Ancaaak bre gazeteci arkadaşlar…
Hepinizin çoluğu çocuğu var…
İki kuruş para uğruna onca yılın gazetecilik emeğini, çöpe atmanın, ailenize bu korkuları yaşatmanın ne anlamı var?
Bir siz mi akıllısınız?
Onca emekçi arkadaşınız iki kuruşa talim ederken, hem paraları cebe indirip üstüne bir de onuruyla para kazanan gazetecilerden mesleki dayanışma bekliyorsunuz.
Kusura bakmayın:
ARTIK SEKTÖRDE HERKES UYANDI.
Eminim Saymaz’ın telefonu susmamıştır.
Arayan, geçmiş olsun diyenler…
Amma bir dönün de bakın açıktan kim sahip çıktı?

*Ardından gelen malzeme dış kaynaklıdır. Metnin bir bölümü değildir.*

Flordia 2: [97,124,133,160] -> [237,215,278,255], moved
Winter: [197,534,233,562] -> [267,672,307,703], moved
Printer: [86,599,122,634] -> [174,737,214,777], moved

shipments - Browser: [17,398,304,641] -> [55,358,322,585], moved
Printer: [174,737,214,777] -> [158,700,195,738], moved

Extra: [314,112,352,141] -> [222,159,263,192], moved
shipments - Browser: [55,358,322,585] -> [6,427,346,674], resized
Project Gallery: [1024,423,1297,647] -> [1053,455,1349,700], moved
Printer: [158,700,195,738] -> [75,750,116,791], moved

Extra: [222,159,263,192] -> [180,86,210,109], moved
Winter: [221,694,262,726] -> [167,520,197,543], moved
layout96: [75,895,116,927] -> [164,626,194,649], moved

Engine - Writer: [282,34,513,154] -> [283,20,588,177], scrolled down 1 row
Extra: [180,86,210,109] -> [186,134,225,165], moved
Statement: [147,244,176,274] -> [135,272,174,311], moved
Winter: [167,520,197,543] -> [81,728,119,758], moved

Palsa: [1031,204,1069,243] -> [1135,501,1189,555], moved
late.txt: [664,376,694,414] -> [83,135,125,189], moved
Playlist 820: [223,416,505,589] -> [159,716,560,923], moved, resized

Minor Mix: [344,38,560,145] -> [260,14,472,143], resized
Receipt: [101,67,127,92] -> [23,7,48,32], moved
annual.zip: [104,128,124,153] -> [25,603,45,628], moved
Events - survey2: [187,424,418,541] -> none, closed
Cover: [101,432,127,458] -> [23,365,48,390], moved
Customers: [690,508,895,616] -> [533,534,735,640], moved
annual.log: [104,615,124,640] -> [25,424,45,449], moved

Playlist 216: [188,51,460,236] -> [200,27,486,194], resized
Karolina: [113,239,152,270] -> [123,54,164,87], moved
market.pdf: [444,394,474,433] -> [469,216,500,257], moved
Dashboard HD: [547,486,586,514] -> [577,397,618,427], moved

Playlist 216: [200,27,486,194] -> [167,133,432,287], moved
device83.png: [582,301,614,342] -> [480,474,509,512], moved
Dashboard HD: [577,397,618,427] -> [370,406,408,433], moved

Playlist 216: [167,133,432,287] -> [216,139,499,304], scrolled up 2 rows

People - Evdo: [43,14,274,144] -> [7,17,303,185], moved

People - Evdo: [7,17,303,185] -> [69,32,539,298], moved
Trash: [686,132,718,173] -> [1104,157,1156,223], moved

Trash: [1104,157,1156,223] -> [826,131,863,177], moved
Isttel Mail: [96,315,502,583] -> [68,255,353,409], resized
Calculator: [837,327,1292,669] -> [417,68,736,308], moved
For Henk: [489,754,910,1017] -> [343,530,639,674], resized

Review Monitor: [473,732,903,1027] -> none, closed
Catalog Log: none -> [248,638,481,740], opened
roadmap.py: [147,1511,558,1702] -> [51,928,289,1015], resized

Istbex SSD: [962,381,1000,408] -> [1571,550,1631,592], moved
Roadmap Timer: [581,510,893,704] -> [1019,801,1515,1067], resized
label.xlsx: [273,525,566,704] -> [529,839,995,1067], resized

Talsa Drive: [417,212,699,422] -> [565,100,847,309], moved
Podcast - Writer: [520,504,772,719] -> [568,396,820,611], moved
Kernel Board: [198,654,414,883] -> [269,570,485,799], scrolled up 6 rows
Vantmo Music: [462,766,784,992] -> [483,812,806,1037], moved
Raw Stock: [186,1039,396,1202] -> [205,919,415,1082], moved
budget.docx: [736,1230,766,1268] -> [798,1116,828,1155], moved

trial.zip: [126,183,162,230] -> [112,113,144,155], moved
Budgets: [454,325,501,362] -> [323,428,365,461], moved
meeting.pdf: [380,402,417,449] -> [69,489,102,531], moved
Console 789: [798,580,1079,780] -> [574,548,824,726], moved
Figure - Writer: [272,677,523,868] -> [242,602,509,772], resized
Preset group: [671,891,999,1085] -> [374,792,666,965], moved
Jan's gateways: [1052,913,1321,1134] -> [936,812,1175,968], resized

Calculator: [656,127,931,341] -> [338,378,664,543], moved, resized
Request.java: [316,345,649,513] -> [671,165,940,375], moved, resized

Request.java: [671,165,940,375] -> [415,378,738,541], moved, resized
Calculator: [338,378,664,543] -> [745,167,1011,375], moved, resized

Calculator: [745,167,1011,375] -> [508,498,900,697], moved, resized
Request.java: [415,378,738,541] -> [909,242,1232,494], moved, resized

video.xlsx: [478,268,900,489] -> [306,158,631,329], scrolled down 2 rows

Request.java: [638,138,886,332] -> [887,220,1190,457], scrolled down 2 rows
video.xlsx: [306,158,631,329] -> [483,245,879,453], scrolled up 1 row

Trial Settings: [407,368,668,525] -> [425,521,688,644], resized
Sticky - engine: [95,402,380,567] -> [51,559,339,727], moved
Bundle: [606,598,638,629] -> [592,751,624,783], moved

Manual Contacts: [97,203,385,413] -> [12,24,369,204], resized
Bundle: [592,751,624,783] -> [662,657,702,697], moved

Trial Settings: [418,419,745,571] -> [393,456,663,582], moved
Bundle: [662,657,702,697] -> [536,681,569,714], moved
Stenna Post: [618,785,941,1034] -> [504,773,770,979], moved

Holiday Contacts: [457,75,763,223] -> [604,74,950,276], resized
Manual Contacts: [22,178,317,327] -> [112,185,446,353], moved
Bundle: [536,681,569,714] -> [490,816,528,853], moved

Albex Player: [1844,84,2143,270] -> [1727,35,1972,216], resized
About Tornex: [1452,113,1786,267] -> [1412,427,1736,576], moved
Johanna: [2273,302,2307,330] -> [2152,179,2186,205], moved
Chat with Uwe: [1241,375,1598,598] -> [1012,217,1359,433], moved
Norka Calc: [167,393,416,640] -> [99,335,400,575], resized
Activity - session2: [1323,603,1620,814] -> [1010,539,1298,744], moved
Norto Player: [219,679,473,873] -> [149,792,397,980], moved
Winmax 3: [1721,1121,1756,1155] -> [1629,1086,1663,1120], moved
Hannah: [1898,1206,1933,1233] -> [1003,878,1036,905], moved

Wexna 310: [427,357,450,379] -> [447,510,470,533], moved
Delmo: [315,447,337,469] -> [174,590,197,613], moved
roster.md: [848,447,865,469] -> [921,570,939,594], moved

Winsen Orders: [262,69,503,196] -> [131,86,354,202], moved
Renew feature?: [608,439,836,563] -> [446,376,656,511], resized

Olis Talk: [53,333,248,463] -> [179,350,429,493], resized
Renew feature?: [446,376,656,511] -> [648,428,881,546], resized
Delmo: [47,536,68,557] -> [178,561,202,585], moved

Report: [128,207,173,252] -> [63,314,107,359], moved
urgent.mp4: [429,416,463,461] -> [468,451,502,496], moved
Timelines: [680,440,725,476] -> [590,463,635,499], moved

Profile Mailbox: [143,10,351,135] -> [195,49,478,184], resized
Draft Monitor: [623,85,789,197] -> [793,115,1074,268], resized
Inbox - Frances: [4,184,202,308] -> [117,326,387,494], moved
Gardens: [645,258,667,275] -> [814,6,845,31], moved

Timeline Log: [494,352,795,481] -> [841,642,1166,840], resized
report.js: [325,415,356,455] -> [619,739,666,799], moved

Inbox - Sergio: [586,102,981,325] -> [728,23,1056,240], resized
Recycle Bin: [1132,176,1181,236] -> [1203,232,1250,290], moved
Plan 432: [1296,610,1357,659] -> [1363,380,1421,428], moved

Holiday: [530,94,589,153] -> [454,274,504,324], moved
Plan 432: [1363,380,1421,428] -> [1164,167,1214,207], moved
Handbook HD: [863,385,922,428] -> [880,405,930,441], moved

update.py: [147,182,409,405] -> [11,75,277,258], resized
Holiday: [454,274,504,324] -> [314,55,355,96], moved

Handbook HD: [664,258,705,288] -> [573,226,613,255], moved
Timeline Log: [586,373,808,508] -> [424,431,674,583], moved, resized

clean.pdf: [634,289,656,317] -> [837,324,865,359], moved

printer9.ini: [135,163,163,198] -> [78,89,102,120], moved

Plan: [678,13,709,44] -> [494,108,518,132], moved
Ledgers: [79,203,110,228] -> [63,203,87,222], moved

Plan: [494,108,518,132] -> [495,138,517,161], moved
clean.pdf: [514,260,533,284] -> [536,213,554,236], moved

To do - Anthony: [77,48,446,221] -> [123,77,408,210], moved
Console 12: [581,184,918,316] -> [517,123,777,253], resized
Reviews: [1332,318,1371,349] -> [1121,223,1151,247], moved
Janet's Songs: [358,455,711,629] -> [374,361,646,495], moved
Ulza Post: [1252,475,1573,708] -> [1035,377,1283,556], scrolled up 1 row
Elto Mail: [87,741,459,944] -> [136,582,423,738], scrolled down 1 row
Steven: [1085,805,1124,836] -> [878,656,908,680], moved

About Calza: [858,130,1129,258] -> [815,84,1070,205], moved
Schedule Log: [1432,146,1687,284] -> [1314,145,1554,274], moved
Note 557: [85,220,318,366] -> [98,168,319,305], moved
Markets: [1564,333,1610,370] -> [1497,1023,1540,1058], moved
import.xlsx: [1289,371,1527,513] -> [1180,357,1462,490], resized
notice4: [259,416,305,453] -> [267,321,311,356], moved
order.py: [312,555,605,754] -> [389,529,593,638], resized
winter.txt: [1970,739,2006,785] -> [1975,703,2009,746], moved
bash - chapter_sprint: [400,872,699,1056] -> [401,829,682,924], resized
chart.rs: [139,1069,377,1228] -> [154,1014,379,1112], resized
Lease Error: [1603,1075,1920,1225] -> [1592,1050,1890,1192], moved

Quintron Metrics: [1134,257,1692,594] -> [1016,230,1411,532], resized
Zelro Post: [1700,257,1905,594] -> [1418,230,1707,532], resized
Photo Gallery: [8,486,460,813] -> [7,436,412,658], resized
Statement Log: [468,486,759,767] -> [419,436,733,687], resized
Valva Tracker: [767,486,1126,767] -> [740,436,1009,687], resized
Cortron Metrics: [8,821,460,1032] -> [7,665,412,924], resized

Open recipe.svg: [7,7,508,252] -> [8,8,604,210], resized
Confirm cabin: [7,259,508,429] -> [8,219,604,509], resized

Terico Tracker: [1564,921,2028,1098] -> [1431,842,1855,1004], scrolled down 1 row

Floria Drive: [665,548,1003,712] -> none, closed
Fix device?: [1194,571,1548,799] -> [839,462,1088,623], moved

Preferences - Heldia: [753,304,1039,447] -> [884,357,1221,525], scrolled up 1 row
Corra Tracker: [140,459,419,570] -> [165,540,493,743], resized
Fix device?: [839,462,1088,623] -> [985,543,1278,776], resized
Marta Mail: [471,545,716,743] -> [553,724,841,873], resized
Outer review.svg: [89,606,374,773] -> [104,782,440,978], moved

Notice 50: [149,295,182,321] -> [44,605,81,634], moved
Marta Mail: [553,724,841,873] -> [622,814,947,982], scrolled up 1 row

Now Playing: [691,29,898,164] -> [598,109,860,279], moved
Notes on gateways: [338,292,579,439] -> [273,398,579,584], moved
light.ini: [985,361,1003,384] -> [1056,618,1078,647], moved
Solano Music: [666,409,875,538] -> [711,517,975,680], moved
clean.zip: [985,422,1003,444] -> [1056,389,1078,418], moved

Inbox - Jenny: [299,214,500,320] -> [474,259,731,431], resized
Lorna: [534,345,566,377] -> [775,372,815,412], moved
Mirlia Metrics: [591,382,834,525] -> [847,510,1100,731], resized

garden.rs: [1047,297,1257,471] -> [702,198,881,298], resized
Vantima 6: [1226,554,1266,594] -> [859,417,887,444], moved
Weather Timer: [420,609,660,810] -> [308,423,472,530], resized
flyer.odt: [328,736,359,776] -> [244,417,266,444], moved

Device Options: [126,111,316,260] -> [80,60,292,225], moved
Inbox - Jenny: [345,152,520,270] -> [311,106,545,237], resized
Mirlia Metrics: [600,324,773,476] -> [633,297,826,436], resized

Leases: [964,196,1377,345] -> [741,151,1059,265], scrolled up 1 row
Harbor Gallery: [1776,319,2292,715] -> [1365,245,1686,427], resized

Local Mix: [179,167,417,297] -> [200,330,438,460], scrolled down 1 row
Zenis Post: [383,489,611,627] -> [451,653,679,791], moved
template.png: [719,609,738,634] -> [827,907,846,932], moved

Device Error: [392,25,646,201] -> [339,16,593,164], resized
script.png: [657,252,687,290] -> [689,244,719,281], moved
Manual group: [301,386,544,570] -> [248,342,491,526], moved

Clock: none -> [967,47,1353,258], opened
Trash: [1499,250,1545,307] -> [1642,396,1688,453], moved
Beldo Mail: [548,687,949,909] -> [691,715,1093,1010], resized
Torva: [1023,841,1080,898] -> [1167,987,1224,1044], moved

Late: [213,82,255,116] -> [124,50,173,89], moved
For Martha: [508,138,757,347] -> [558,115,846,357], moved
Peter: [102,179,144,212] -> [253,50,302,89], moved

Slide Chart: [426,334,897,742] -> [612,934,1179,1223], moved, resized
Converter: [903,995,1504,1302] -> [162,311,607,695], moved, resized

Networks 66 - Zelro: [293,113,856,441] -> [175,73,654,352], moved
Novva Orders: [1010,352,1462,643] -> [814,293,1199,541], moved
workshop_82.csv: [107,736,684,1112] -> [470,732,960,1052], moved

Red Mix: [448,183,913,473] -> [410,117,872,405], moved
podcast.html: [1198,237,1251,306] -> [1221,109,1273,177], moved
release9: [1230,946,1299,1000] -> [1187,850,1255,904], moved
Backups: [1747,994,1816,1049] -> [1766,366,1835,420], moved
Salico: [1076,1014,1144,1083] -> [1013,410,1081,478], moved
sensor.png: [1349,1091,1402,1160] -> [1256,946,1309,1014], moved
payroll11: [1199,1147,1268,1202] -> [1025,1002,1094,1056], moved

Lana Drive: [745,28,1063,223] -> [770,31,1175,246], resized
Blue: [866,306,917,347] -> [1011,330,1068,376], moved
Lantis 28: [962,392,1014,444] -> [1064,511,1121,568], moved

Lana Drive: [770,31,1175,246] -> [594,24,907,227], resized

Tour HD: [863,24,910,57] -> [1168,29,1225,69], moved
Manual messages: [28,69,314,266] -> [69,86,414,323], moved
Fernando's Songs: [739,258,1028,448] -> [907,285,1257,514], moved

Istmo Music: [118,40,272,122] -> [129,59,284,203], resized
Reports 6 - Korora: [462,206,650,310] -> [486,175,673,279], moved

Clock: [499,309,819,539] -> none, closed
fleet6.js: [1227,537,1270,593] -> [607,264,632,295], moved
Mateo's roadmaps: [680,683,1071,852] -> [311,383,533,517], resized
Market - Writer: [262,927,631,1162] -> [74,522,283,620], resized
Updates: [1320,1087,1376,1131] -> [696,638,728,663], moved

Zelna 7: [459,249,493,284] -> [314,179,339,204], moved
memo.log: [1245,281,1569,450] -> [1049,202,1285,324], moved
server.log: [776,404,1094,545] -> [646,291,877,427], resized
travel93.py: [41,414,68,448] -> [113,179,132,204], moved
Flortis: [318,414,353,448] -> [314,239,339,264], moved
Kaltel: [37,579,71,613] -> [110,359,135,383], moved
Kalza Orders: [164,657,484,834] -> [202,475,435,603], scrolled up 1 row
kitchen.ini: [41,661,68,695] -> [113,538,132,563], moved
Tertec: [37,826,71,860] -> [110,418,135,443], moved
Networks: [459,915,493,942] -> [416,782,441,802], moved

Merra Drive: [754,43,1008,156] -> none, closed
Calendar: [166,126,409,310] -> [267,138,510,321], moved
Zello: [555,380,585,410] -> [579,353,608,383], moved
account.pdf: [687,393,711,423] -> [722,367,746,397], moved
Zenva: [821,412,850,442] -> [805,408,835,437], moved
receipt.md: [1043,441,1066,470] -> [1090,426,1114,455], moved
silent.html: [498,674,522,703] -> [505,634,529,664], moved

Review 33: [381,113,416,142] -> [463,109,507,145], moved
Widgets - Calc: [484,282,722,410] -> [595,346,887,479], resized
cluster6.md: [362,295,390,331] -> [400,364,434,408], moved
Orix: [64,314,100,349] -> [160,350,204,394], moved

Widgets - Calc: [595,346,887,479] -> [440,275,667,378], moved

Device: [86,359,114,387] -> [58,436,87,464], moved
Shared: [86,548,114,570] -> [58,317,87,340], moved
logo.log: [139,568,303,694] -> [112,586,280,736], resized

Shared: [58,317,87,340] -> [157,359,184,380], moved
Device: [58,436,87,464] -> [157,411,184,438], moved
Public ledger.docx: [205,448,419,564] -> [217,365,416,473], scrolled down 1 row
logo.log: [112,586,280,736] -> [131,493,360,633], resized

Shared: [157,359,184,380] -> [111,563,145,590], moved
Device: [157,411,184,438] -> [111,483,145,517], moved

Twitter hesabı haftalardır suskun…
Hapisteki belediye başkanları bile tweet atarken, Saymaz dut yemiş bülbüle döndü.
Programa çıkacağım dedi çıkmadı…
Odatv’ye verdiği kısa bir demeç dışında yüzünü gören olmadı…
Neden?
Çünkü kendini cennette zanneden Saymaz, aslında cehennemin en karanlık yerindeydi de ondan.
Para çarkı patlayınca uyandı.
Ve yeni fark etti.
Demir Cafe’de okey masasında bedava çay yancılığından,
Bağdat Caddesi’nde lüks rezidansa giden ibret yolcuğu…
Neyse…
Eyyyy İsmail, oradaysan kapıyı üç kez tıklat.
Ya da Twitter hesabından bir ses ver.
MAHİROĞLU BAŞININ ÇARESİNE BAKIYOR
Son yazımda birden fazla kişiye meydan okumuştum.
Onlardan biri de Halk TV’nin sahibi Cafer Mahiroğlu’ydu.
Demiştim ki, kanalda deprem etkisi yaratan ROK röportajından haberiniz vardı.
Hatta onayı da siz vermiştiniz.
Beni yalanlarsanız bu işlerin kimin üzerinden yürüdüğünü de söylerim, kanıtları sunarım demiştim.
Cafer Bey doğru olanı yaptı, beni yalanlamadı.
Teşekkür ederim.
Şimdi yazacağım kulislere de aynı gözle bakabilir kendisi.
Keskin kulaklarıma gelen bilgilere göre, Mahiroğlu, iktidara pek çok kişi üzerinden uzlaşma mesajı göndermiş.
Kanalı kapatmayın, lisansını iptal etmeyin, biz de kontrollü muhalefet moduna geçelim demiş.
Fakat kapılar yüzüne kapanmış.
Üstüne bir de bu çabalarını Ongun tarafı duyunca, büyük gerilim patlak vermiş.
‘’paraları bizden alıyorsunuz, bizi yolda bırakamazsınız’’ kavgası çıkmış.
Durumu idare edemeyen Mahiroğlu, yayınlara daha az karışır olmuş.
Adeta elini Halk TV’den çekmiş.
Sağa sola da ‘’kanalla artık eskisi gibi ilgilenmiyorum’’ diyormuş.
Soluğu sık sık Londra’da alan Mahiroğlu’nun Türkiye’ye bir daha dönmeme planı da masada.
Bakalım Mahiroğlu emekçileri ortada bırakıp, kendi başının çaresine bakabilecek mi?